Raab Andrea, Ronzan Marilena, Feldmann Joerg
TESLA (Trace Element Speciation Laboratory), University of Aberdeen, Chemistry, Meston Walk, Aberdeen, Scotland AB243UE, UK.
Metallomics. 2017 Oct 18;9(10):1429-1438. doi: 10.1039/c7mt00098g.

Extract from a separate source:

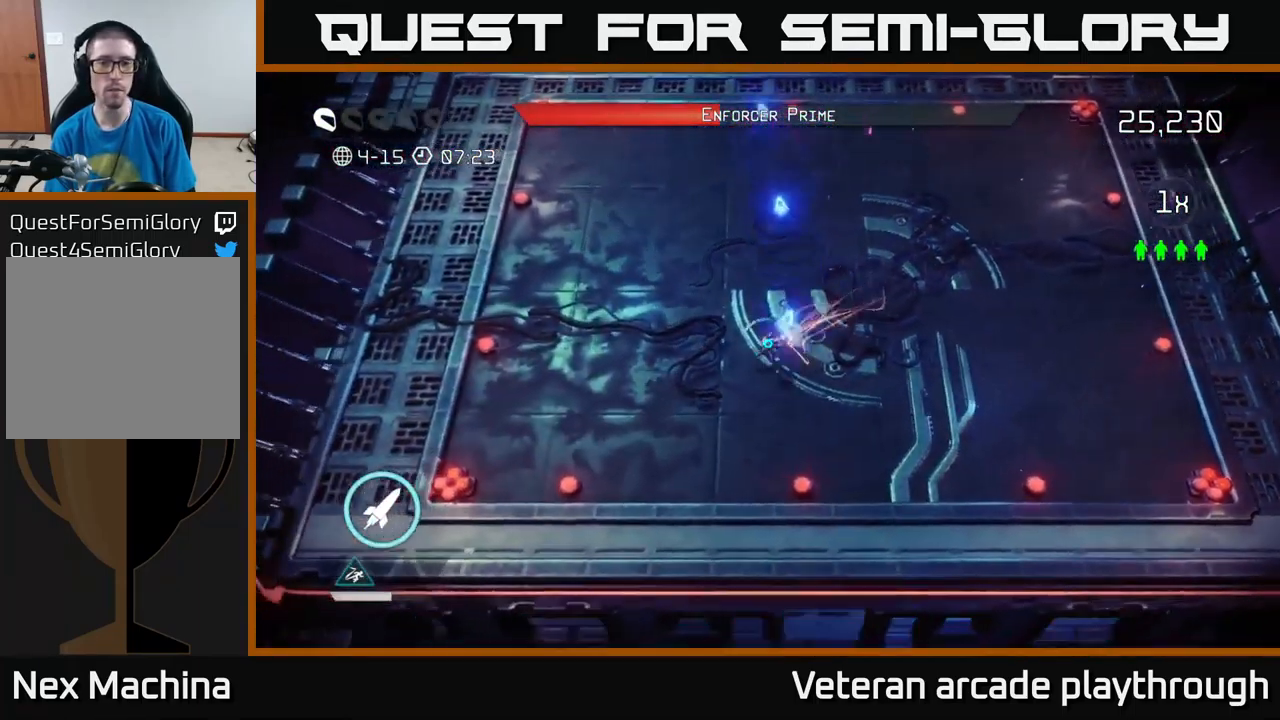
{"buttons": [], "left_stick": "left", "right_stick": "up-right", "events": [[433, "left_stick", "left"]]}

Garlic (A. sativum) contains a large number of small sulphur (S)-containing metabolites, which are important for its taste and smell and vary with A. sativum variety and growth conditions. This study was designed to investigate the influence of different sulphur-fertilization regimes on low molecular weight S-species by attempting the first sulphur mass balance in A. sativum roots and bulbs using HPLC-ICPMS/MS-ESI-MS/MS. Species unspecific quantification of acid soluble S-containing metabolites was achieved using HPLC-ICP-MS/MS. For identification of the compounds, high resolution ESI-MS (Orbitrap LTQ and q-TOF) was used. The plants contained up to 54 separated sulphur-containing compounds, which constitute about 80% of the total sulphur present in A. sativum. The roots and bulbs of A. sativum contained the same compounds, but not necessarily the same amounts and proportions. The S-containing metabolites in the roots reacted more sensitively to manipulations of sulphur fertilization than those compounds in the bulbs. In addition to known compounds (e.g. γ-glutamyl-S-1-propenylcysteine) we were able to identify and partially quantify 31 compounds. Three as yet undescribed S-containing compounds were also identified and quantified for the first time. Putative structures were assigned to the oxidised forms of S-1-propenylmercaptoglutathione, S-2-propenylmercaptoglutathione, S-allyl/propenyl-containing PC-2 and 2-amino-3-[(2-carboxypropyl)sulfanyl]propanoic acid. The parallel use of ICP-MS/MS as a sulphur-specific detector and ESI-MS as a molecular detector simplifies the identification and quantification of sulphur containing metabolites without species specific standards. This non-target analysis approach enables a mass balance approach and identifies the occurrence of the so far unidentified organosulphur compounds. The experiments showed that the sulphur-fertilization regime does not influence sulphur-speciation, but the concentration of some S-containing compounds in roots is dependent on sulphur fertilization.
大蒜(蒜)含有大量含硫(S)的小分子代谢产物,这些代谢产物对其味道和气味很重要,并且会因大蒜品种和生长条件而有所不同。本研究旨在通过使用HPLC-ICPMS/MS-ESI-MS/MS对大蒜根和鳞茎进行首次硫质量平衡分析,研究不同硫肥施用方式对低分子量含硫物种的影响。使用HPLC-ICP-MS/MS实现了对酸溶性含硫代谢产物的非物种特异性定量。为了鉴定这些化合物,使用了高分辨率ESI-MS(Orbitrap LTQ和q-TOF)。这些植物含有多达54种分离的含硫化合物,约占大蒜中总硫含量的80%。大蒜的根和鳞茎含有相同的化合物,但数量和比例不一定相同。根中的含硫代谢产物对硫肥施用的反应比鳞茎中的那些化合物更敏感。除了已知化合物(如γ-谷氨酰-S-1-丙烯基半胱氨酸)外,我们还能够鉴定并部分定量31种化合物。还首次鉴定并定量了三种尚未描述的含硫化合物。推测的结构被指定为S-1-丙烯基巯基谷胱甘肽、S-2-丙烯基巯基谷胱甘肽、含S-烯丙基/丙烯基的PC-2和2-氨基-3-[(2-羧丙基)硫基]丙酸的氧化形式。将ICP-MS/MS作为硫特异性检测器和ESI-MS作为分子检测器并行使用,无需物种特异性标准即可简化含硫代谢产物的鉴定和定量。这种非靶向分析方法实现了质量平衡分析,并鉴定了迄今为止未鉴定的有机硫化合物的存在。实验表明,硫肥施用方式不影响硫形态,但根中一些含硫化合物的浓度取决于硫肥施用情况。